§ What to produce:
Filter the lines below, keeping only those that contain the string "collection". Treat uppercase and lowercase letters as different.

§ Stored data entries:
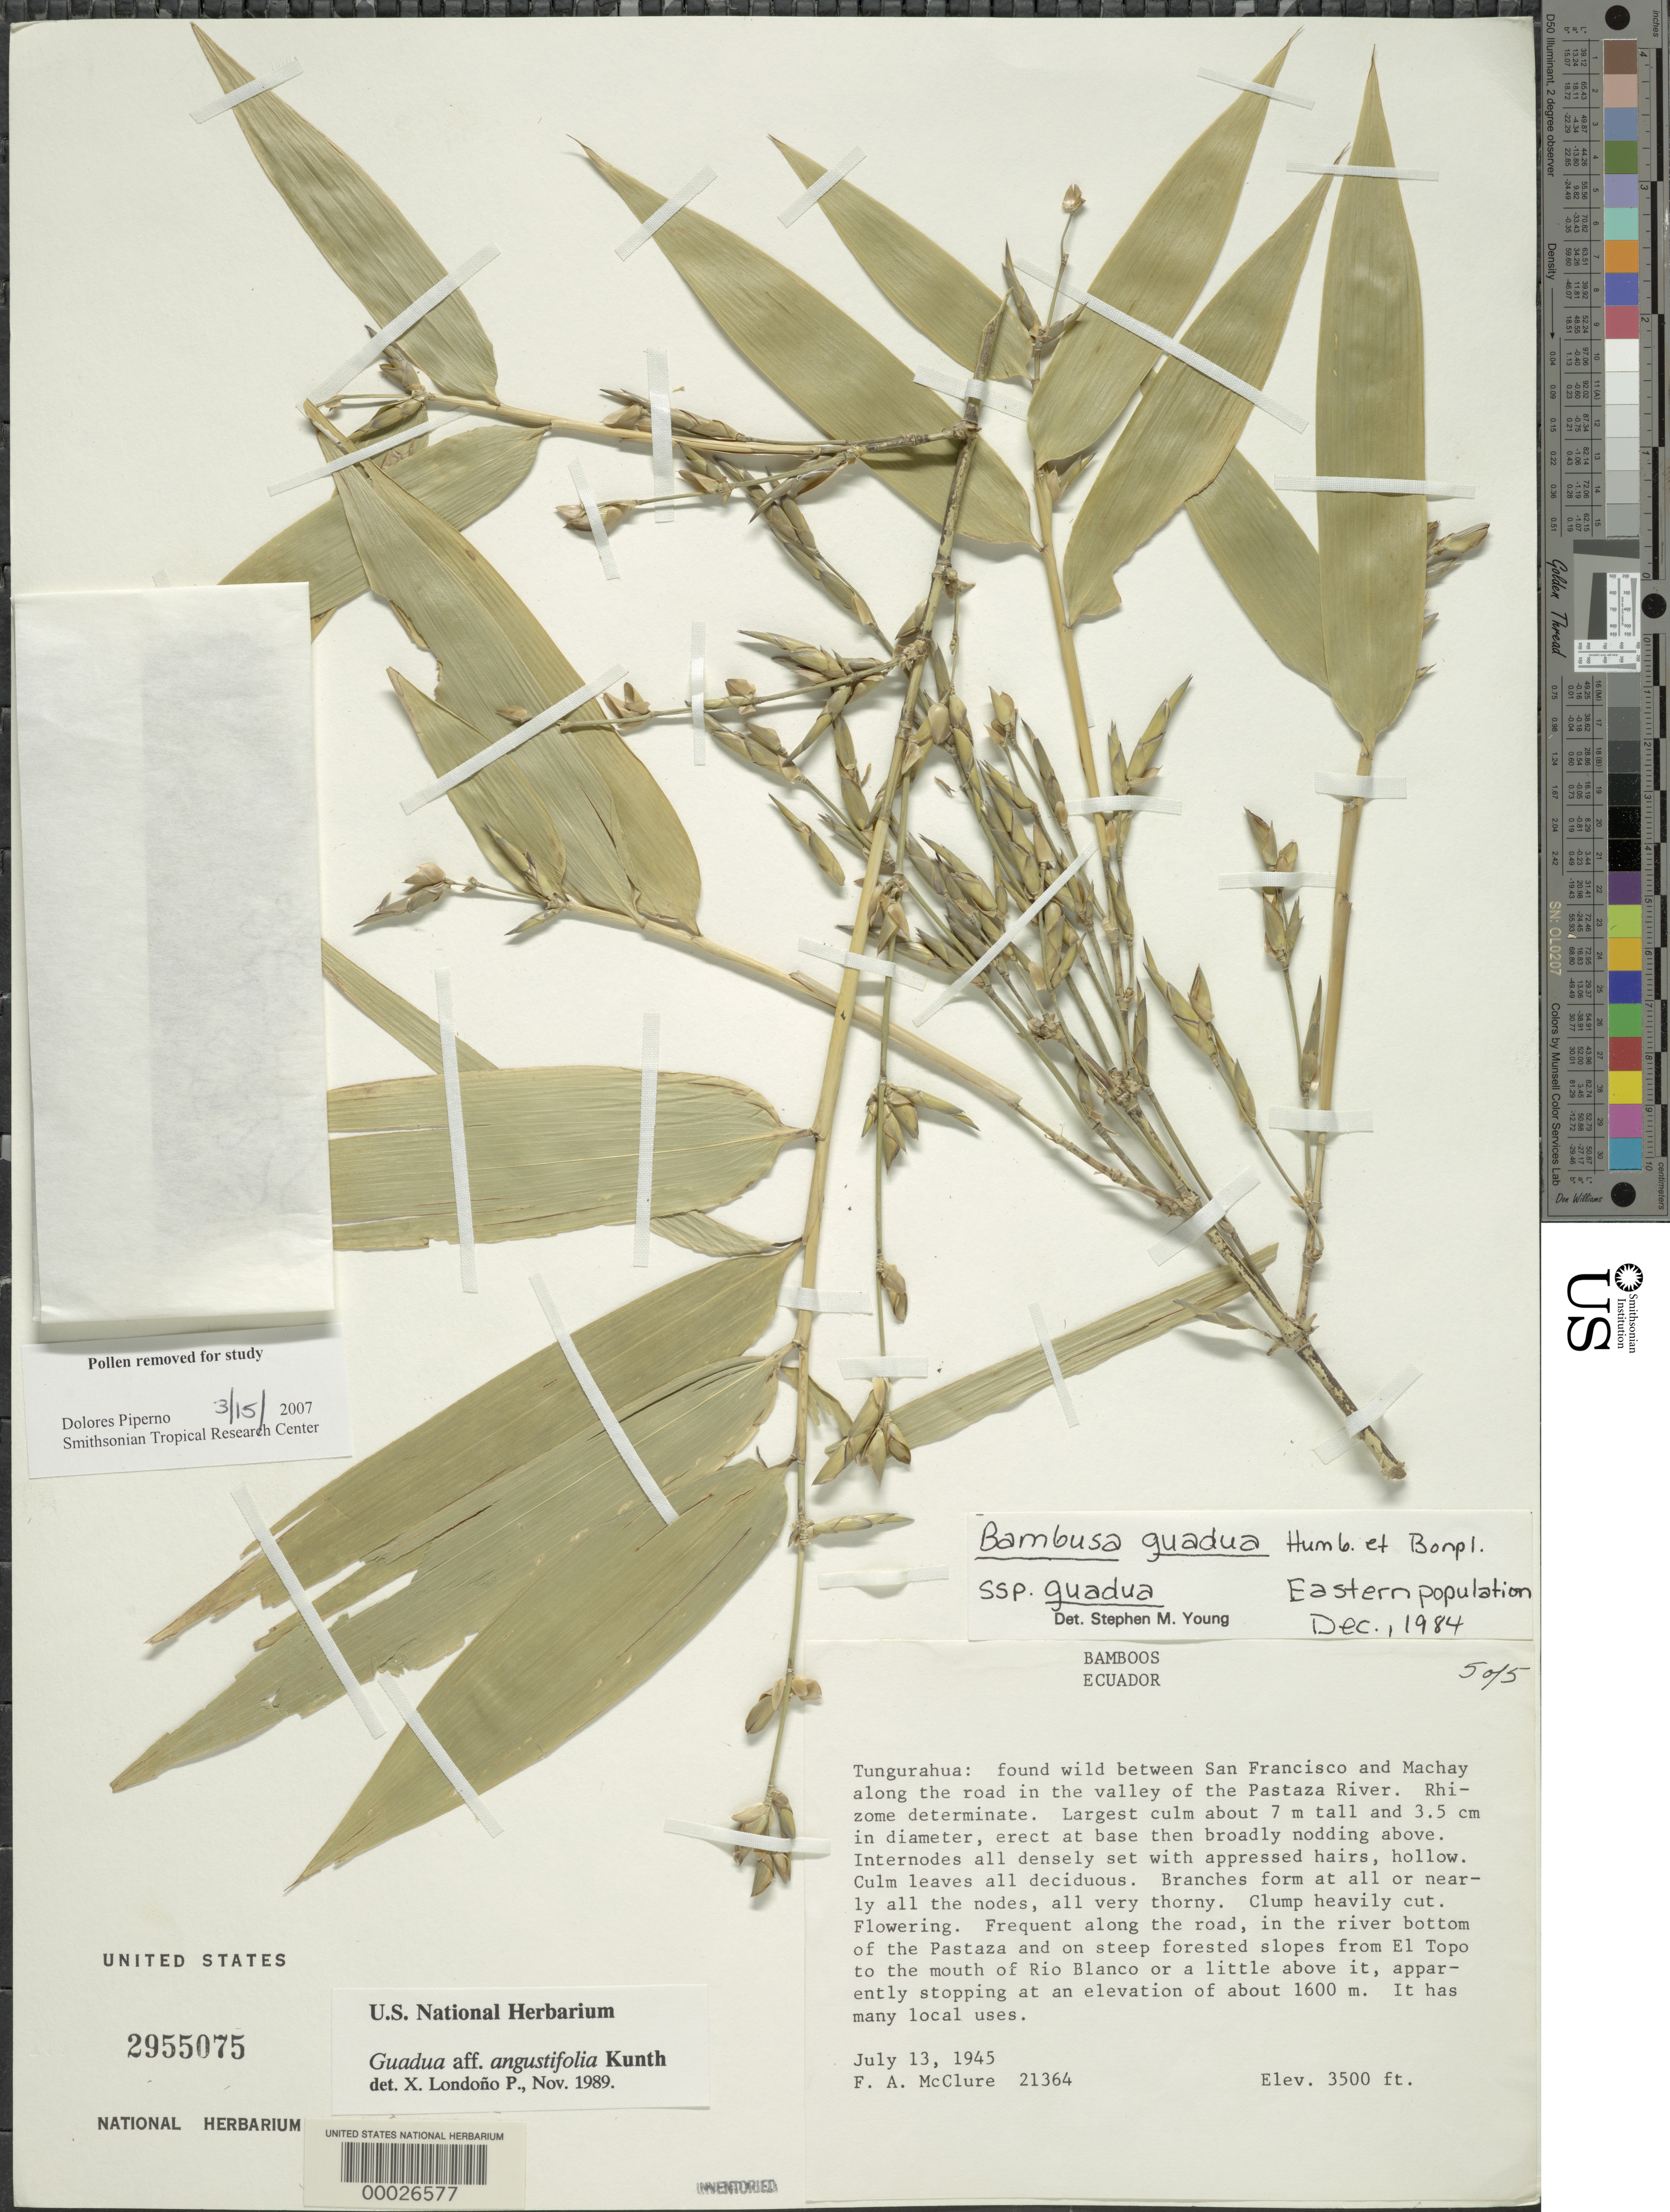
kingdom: Plantae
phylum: Tracheophyta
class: Liliopsida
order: Poales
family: Poaceae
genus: Guadua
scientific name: Guadua uncinata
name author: Londoño & L.G. Clark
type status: Holotype Fragment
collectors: F. A. McClure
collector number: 21364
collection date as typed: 13 Jul 1945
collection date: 1945-07-13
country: Ecuador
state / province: Tungurahua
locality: Between San Francisco and machay along the road in the Valley of the pastaza River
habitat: Along the road, in the river bottom and on steep forested slopes.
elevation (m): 1068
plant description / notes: Pollen removed for study. Dolores Piperno 3/15/2007, Smithsonian Tropical Research Center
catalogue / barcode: US 2955075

§ Problem solution:
collection date as typed: 13 Jul 1945
collection date: 1945-07-13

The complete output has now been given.